• Document extract:
★ ★ ★ ★ ★ ★ ★

To prevent the MFPs from becoming a gateway for hacker attacks, bizhub i-Series devices can have BitDefender Antivirus installed to conduct real-time scans of in and outbound data, to protect against document-borne viruses and malware.
Furthermore, with bizhub SECURE, different security levels and access licences can be set to ensure the security of office devices and network settings.
Every environment needs to be secure
For organisations wanting a secure cloud-based solution Konica Minolta has aligned its print hardware, software, and services to create new opportunities for the post-pandemic hybrid workforce.
For example, bizhub SECURE works with Konica Minolta's new cloud-based solution Shield Guard, which provides remote security monitoring and management for MFP. It offers automatic notifications and remediation, and allows businesses to control the security status of multiple MFPs from anywhere.
Secure software-as-a-service offerings include Konica Minolta's Workplace Pure and EveryonePrint Hybrid Cloud Platform.

★ ★ ★ ★ ★ ★ ★

• Exercise directions:
From the passage on printer security, set down word for word the part that begins with "Every environment needs" and ends with "Hybrid Cloud Platform.".

★ ★ ★ ★ ★ ★ ★

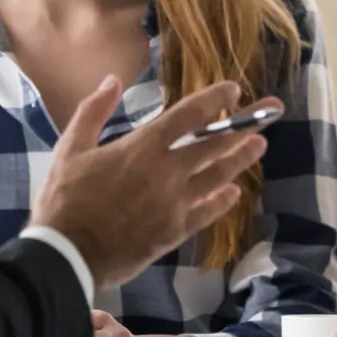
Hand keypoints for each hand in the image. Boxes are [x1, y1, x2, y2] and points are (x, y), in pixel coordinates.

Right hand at [31, 76, 273, 288]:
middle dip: (245, 124)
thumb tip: (112, 80)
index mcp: (143, 147)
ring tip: (261, 144)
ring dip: (241, 159)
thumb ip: (93, 110)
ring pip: (218, 177)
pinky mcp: (174, 232)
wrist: (67, 255)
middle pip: (215, 143)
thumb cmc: (64, 199)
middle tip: (272, 111)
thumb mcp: (70, 148)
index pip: (189, 116)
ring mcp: (174, 204)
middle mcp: (167, 173)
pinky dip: (222, 201)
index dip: (214, 100)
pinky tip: (235, 193)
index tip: (234, 88)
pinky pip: (206, 213)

★ ★ ★ ★ ★ ★ ★

• Answer to this exercise:
Every environment needs to be secure
For organisations wanting a secure cloud-based solution Konica Minolta has aligned its print hardware, software, and services to create new opportunities for the post-pandemic hybrid workforce.
For example, bizhub SECURE works with Konica Minolta's new cloud-based solution Shield Guard, which provides remote security monitoring and management for MFP. It offers automatic notifications and remediation, and allows businesses to control the security status of multiple MFPs from anywhere.
Secure software-as-a-service offerings include Konica Minolta's Workplace Pure and EveryonePrint Hybrid Cloud Platform.